▸ **DOCUMENT EXCERPT**:
-- Start --

Unfinished War The Absence and Reconstruction of China’s Collective Memory of World

陈志臻(Chen Zhizhen)

/ 6 Minuten zu lesen

In May 2025, I traveled to Berlin to participate in the international conference histoCON 2025 - 80 Years On: Young Perspectives on the Global Impacts of World War II. During the course of the event, we visited several symbolically significant World War II memory sites, including the Holocaust Memorial in Berlin and the Anne Frank Center, which focuses on the life story and diary of Anne Frank.

These memory-laden locations, dispersed throughout the urban fabric of Berlin, serve not only as physical commemorations but also as ritualized spaces through which the traumatic legacy of the war is preserved and transmitted. As the French historian Pierre Nora suggests, such lieux de mémoire emerge when the continuity of organic, lived memory is disrupted, prompting societies to institutionalize remembrance through tangible sites and symbolic acts. In postwar Europe, these memorial spaces have played a pivotal role in integrating the historical lessons of World War II into the public sphere, enabling intergenerational and cross-cultural modes of memory transmission that extend far beyond the temporal confines of the war itself. By contrast, China appears to lack a dedicated “Monument of victory” — a public space where the entire nation can collectively reflect upon and ceremonially commemorate the victory in the War of Resistance against Japanese Aggression.

In my view, the underlying cause lies in China’s distinctive historical experience of, and mode of remembrance regarding, the Second World War. Within the discursive arena of collective memory, China has yet to secure a victor’s status commensurate with its wartime contributions. At the histoCON 2025 conference, I participated in a workshop titled “The Winner Tells the Story? Memory, Power and WWII Narratives.” During the session, the host Steffen Kamenicek, posed a question: “When did World War II begin and end for your country?” This question prompts my reflection. China’s war, stretching from the “Mukden incident” in 1931 to final victory in 1945, lasted a full fourteen years. Unlike the monumental battles of Normandy or the Pacific theater, the China theater was characterized by a war of attrition and long-term resistance. Despite joining the Allies as a victorious power, China's great victory is often obscured by a national narrative of “blood and tears,” with no physical “site of victory” to which the public might turn for shared remembrance.

-- End --

▸ **DATA EXTRACT**:
-- Start --

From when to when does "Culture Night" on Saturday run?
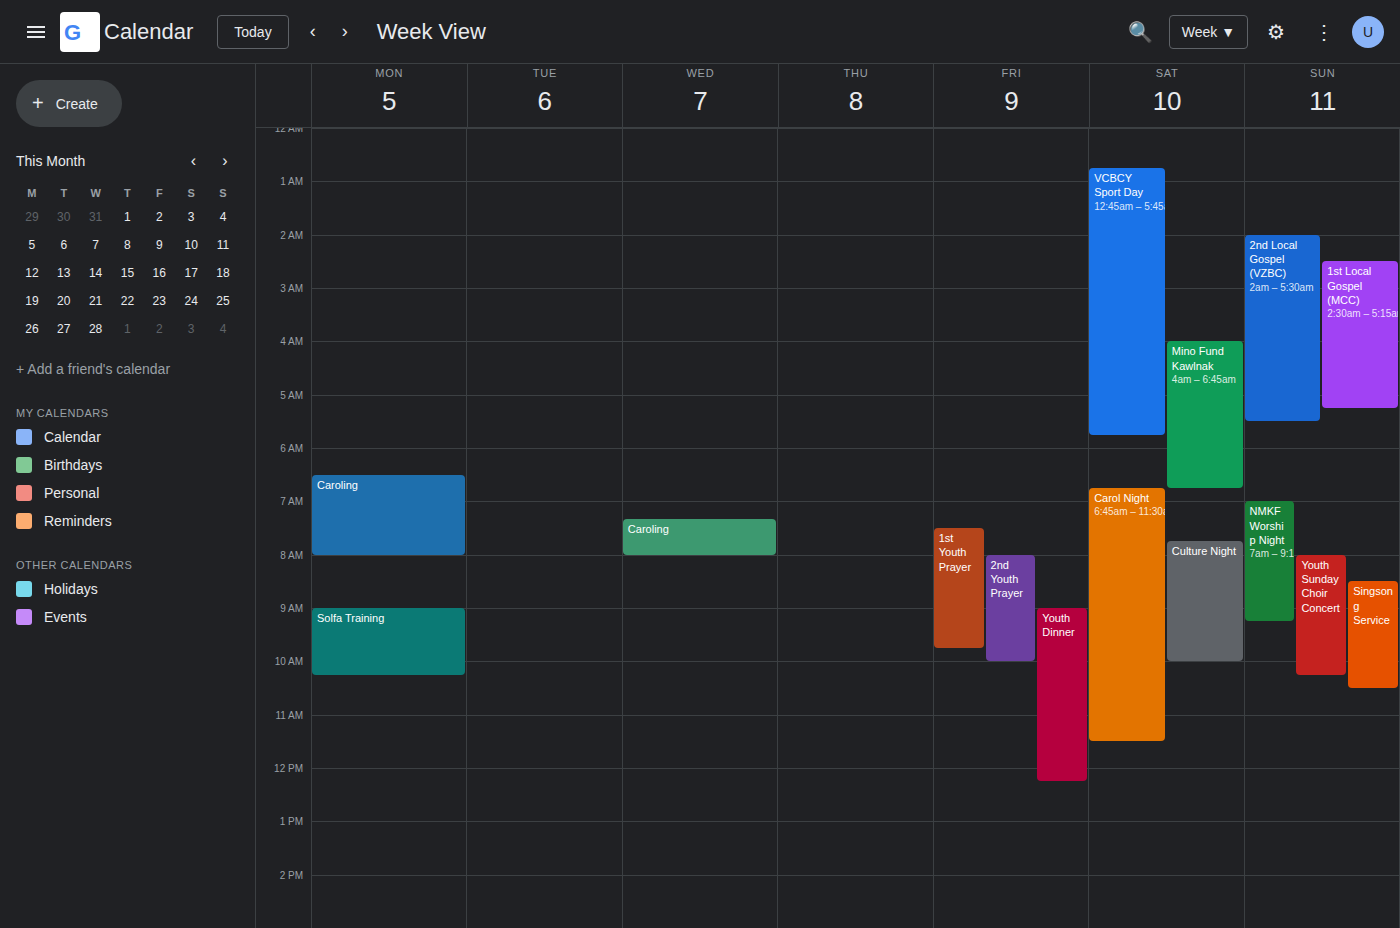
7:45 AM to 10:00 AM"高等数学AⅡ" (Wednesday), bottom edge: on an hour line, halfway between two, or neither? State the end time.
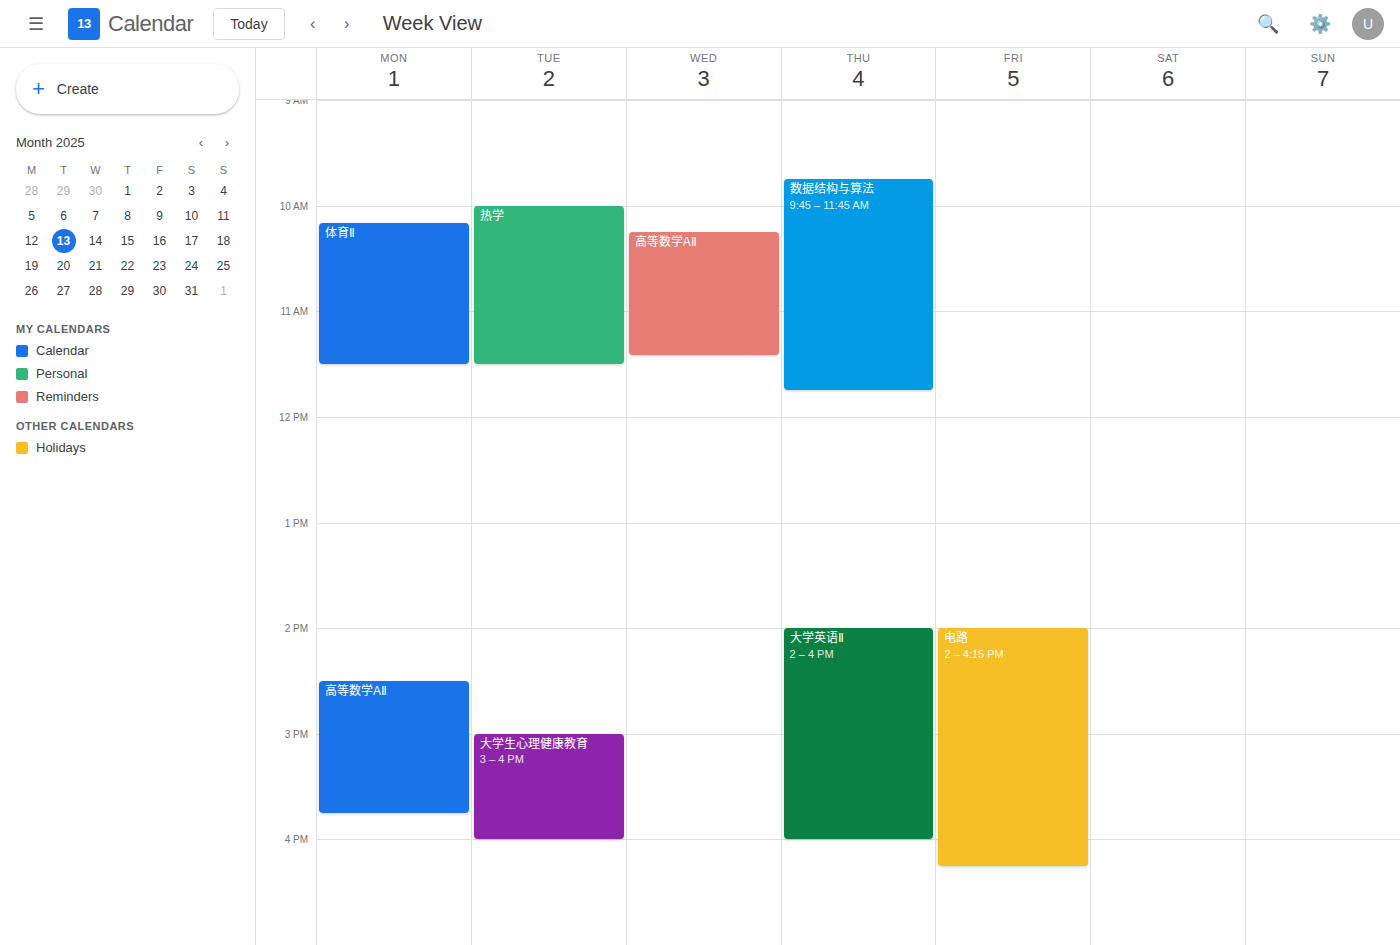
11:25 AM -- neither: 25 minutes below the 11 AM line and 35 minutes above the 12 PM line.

-- End --

▸ **EXERCISE REQUIREMENTS**: Set down the passage of the essay on China's memory of World War II between "In May 2025, I" and "of Anne Frank.", inclusive, word for word. The lines are separate material, unrelated to the essay on China's memory of World War II.

▸ **EXPECTED OUTPUT**:
In May 2025, I traveled to Berlin to participate in the international conference histoCON 2025 - 80 Years On: Young Perspectives on the Global Impacts of World War II. During the course of the event, we visited several symbolically significant World War II memory sites, including the Holocaust Memorial in Berlin and the Anne Frank Center, which focuses on the life story and diary of Anne Frank.